Jacquelyn W. Zimmerman; Hugo Jimenez; Michael J. Pennison; Ivan Brezovich; Desiree Morgan; Albert Mudry; Frederico P. Costa; Alexandre Barbault; Boris Pasche
In the past century, there have been many attempts to treat cancer with low levels of electric and magnetic fields. We have developed noninvasive biofeedback examination devices and techniques and discovered that patients with the same tumor type exhibit biofeedback responses to the same, precise frequencies. Intrabuccal administration of 27.12 MHz radiofrequency (RF) electromagnetic fields (EMF), which are amplitude-modulated at tumor-specific frequencies, results in long-term objective responses in patients with cancer and is not associated with any significant adverse effects. Intrabuccal administration al ows for therapeutic delivery of very low and safe levels of EMF throughout the body as exemplified by responses observed in the femur, liver, adrenal glands, and lungs.

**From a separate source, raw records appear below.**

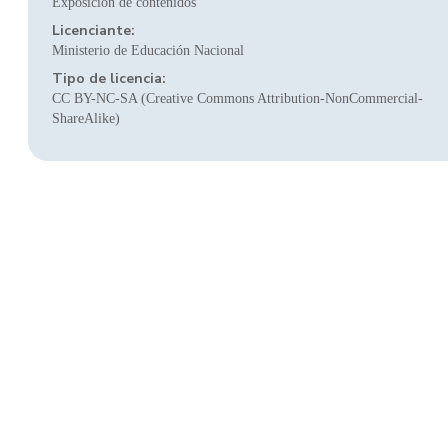
Exposición de contenidos
Licenciante:
Ministerio de Educación Nacional
Tipo de licencia:
CC BY-NC-SA (Creative Commons Attribution-NonCommercial-
ShareAlike)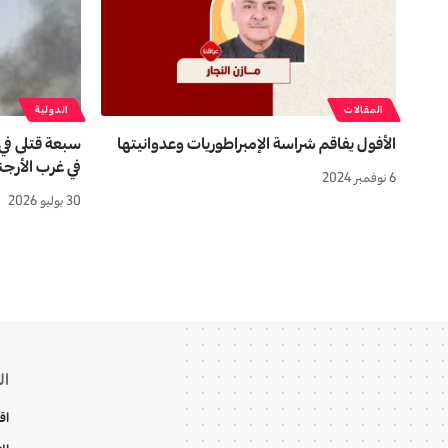
المقالات
الدولية
الأفول يفاقم شراسة الإمبراطوريات وعدوانيتها
سبعة قتلى في
في غرب الأرجن
6 نوفمبر 2024
30 يوليو 2026
ال
اق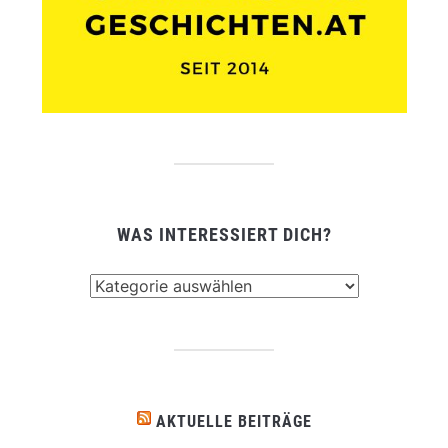
WAS INTERESSIERT DICH?
Was
interessiert
dich?
AKTUELLE BEITRÄGE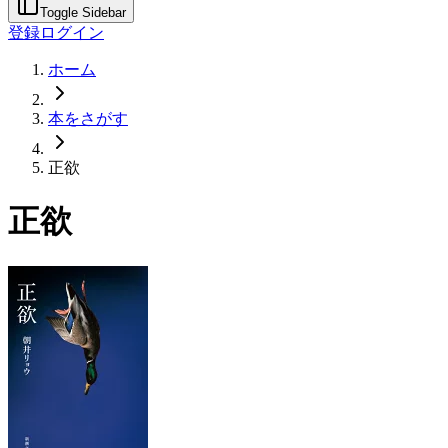
Toggle Sidebar
登録
ログイン
ホーム
本をさがす
正欲
正欲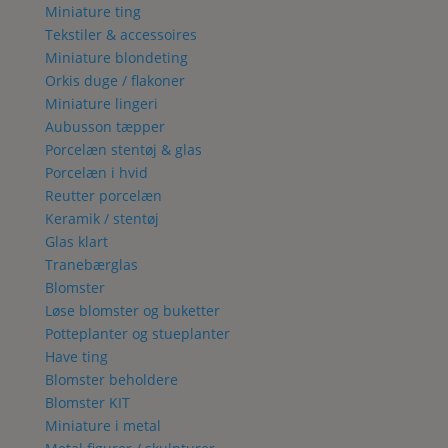
Miniature ting
Tekstiler & accessoires
Miniature blondeting
Orkis duge / flakoner
Miniature lingeri
Aubusson tæpper
Porcelæn stentøj & glas
Porcelæn i hvid
Reutter porcelæn
Keramik / stentøj
Glas klart
Tranebærglas
Blomster
Løse blomster og buketter
Potteplanter og stueplanter
Have ting
Blomster beholdere
Blomster KIT
Miniature i metal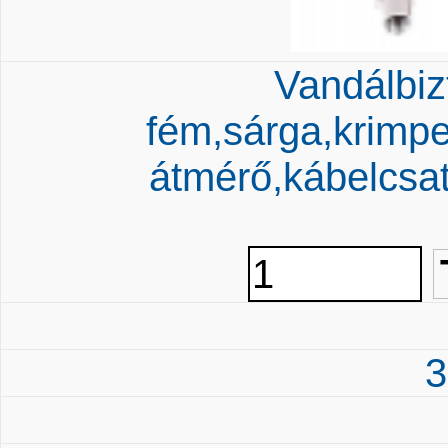
Vandálbiz
fém,sárga,krimp
átmérő,kábelcsa
3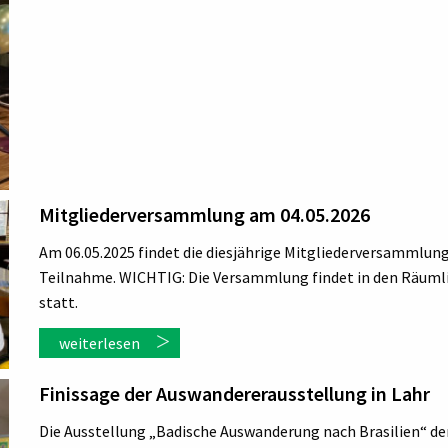
Mitgliederversammlung am 04.05.2026
Am 06.05.2025 findet die diesjährige Mitgliederversammlung i
Teilnahme. WICHTIG: Die Versammlung findet in den Räumlic
statt.
weiterlesen
Finissage der Auswandererausstellung in Lahr
Die Ausstellung „Badische Auswanderung nach Brasilien“ de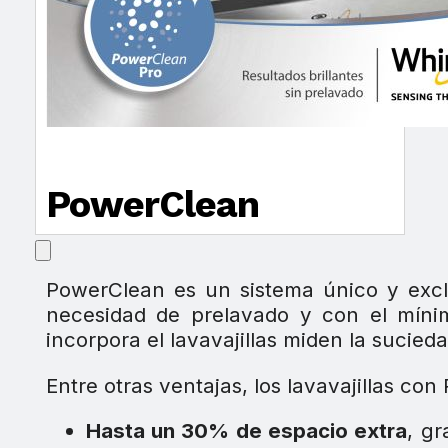
PowerClean
PowerClean es un sistema único y exclus
necesidad de prelavado y con el mín
incorpora el lavavajillas miden la sucied
Entre otras ventajas, los lavavajillas c
Hasta un 30% de espacio extra
, gr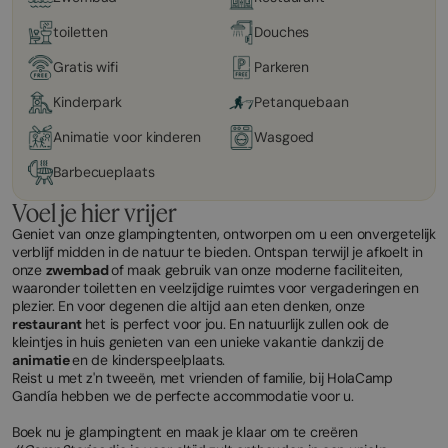
toiletten
Douches
Gratis wifi
Parkeren
Kinderpark
Petanquebaan
Animatie voor kinderen
Wasgoed
Barbecueplaats
Voel je hier vrijer
Geniet van onze glampingtenten, ontworpen om u een onvergetelijk
verblijf midden in de natuur te bieden. Ontspan terwijl je afkoelt in
onze
zwembad
of maak gebruik van onze moderne faciliteiten,
waaronder toiletten en veelzijdige ruimtes voor vergaderingen en
plezier. En voor degenen die altijd aan eten denken, onze
restaurant
het is perfect voor jou. En natuurlijk zullen ook de
kleintjes in huis genieten van een unieke vakantie dankzij de
animatie
en de kinderspeelplaats.
Reist u met z'n tweeën, met vrienden of familie, bij HolaCamp
Gandía hebben we de perfecte accommodatie voor u.
Boek nu je glampingtent en maak je klaar om te creëren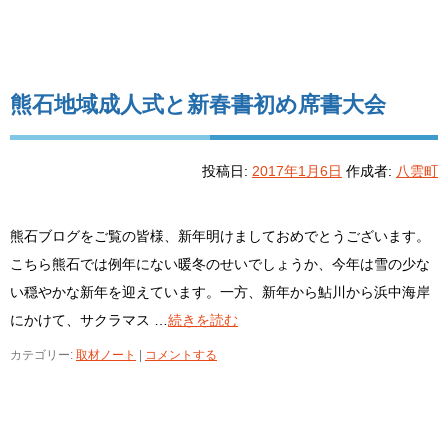
熊石地域成人式と新春書初め席書大会
投稿日:
2017年1月6日
作成者:
八雲町
熊石ブログをご覧の皆様、新年明けましておめでとうございます。
こちら熊石では例年にない暖冬のせいでしょうか、今年は雪の少な
い穏やかな新年を迎えています。一方、新年から鮎川から浜中海岸
にかけて、サクラマス …
続きを読む
カテゴリー:
取材ノート
|
コメントする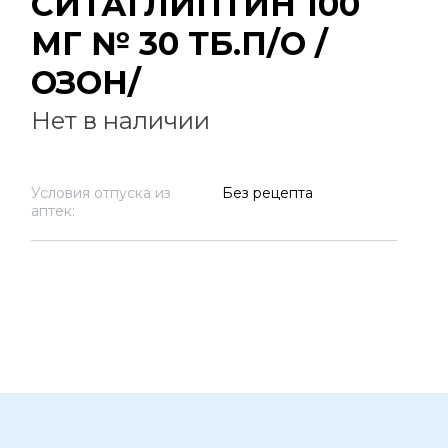
СИТАГЛИПТИН 100
МГ № 30 ТБ.П/О /
ОЗОН/
Нет в наличии
Условия отпуска из
Без рецепта
аптек: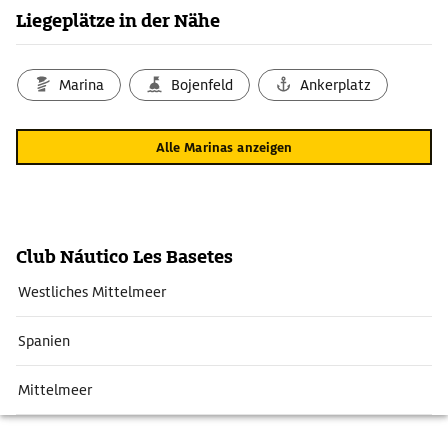
Liegeplätze in der Nähe
Marina
Bojenfeld
Ankerplatz
Alle Marinas anzeigen
Club Náutico Les Basetes
Westliches Mittelmeer
Spanien
Mittelmeer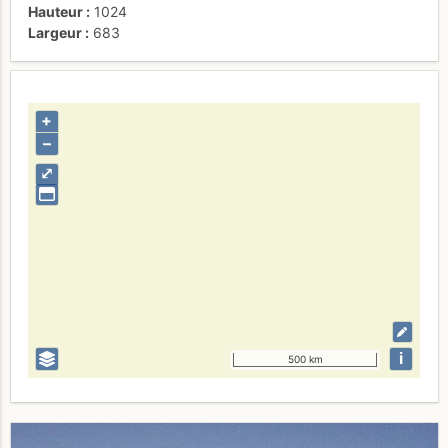
Hauteur
1024
Largeur
683
+
–
⤢
i
500 km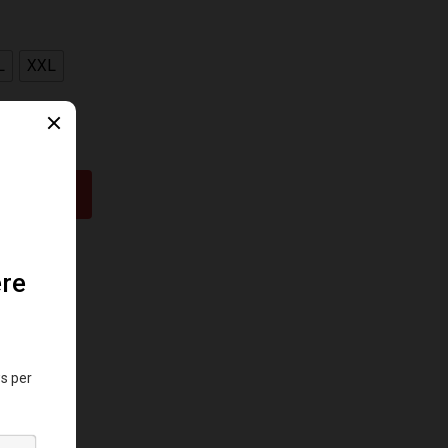
L
XXL
CARRELLO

In vitro studies have demonstrated that tumor-specific frequencies identified in patients with various forms of cancer are capable of blocking the growth of tumor cells in a tissue-and tumor-specific fashion. Current experimental evidence suggests that tumor-specific modulation frequencies regulate the expression of genes involved in migration and invasion and disrupt the mitotic spindle. This novel targeted treatment approach is emerging as an appealing therapeutic option for patients with advanced cancer given its excellent tolerability. Dissection of the molecular mechanisms accounting for the anti-cancer effects of tumor-specific modulation frequencies is likely to lead to the discovery of novel pathways in cancer.